[What is needed]: Here is the task for the records below: repeat exactly the lines from the one with "index tip: (82, 123)" to the one with "pinky tip: (133, 139)", both included, and nothing else.

[Source information]:
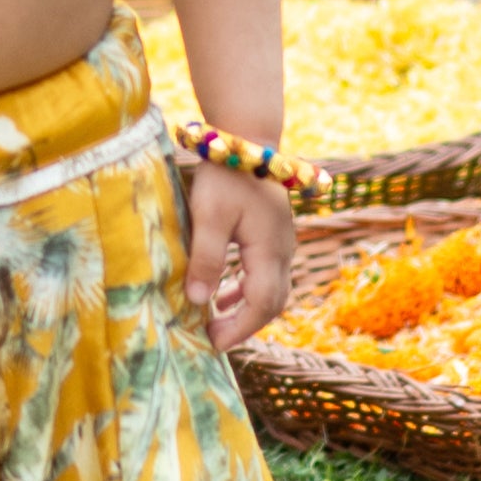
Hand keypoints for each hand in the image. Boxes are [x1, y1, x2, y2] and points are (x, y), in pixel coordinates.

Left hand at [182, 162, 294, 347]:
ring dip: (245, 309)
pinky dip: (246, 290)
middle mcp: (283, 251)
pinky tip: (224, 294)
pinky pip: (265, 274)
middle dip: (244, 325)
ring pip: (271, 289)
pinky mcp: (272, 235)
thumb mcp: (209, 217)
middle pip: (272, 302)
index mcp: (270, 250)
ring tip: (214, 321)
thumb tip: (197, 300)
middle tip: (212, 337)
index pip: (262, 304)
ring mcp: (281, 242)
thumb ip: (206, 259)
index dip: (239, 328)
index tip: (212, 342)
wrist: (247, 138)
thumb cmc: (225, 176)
...
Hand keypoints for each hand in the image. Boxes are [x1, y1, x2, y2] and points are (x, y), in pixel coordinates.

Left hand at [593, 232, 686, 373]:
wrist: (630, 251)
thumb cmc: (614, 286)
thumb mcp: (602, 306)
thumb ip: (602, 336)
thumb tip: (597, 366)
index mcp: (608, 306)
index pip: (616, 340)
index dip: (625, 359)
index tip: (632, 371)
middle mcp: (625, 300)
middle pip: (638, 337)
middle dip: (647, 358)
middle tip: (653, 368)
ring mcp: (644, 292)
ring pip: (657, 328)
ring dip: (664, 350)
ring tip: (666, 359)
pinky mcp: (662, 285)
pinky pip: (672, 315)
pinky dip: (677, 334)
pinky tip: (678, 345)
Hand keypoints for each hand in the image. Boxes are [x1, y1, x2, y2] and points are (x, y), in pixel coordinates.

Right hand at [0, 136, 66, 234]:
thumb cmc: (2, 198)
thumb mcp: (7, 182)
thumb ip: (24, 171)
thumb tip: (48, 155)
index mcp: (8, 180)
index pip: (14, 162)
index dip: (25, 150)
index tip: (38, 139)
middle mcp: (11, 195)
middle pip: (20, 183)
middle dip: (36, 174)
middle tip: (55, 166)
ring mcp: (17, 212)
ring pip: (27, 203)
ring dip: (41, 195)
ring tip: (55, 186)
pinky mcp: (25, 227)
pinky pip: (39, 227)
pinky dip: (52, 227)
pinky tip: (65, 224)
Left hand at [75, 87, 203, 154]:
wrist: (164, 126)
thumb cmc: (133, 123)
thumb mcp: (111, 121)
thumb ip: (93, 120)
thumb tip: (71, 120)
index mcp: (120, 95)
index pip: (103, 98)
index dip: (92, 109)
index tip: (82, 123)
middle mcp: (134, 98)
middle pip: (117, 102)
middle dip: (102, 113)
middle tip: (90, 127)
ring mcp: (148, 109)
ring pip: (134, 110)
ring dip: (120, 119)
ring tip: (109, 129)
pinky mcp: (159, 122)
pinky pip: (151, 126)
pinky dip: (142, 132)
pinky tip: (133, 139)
...
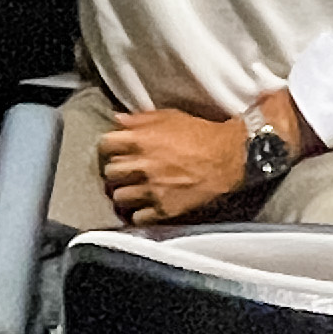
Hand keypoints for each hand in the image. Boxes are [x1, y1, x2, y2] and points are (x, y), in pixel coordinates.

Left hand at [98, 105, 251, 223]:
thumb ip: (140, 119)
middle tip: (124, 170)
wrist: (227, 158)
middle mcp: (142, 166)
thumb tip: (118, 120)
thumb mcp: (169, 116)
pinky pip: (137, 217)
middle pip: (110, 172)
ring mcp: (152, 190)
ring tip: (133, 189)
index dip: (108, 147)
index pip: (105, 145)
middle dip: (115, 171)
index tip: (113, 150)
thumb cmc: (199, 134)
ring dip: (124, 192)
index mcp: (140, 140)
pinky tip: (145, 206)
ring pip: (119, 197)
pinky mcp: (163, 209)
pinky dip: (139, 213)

[Expected output]:
index tip: (82, 123)
middle mcp: (134, 98)
middle pip: (117, 102)
middle dip: (102, 113)
middle tip: (90, 127)
ring mcp: (148, 109)
ring pip: (134, 110)
ring dip: (120, 119)
ring tip: (109, 129)
pinky mcp: (159, 122)
pinky pip: (151, 126)
pinky dip: (142, 132)
pinky tip: (133, 139)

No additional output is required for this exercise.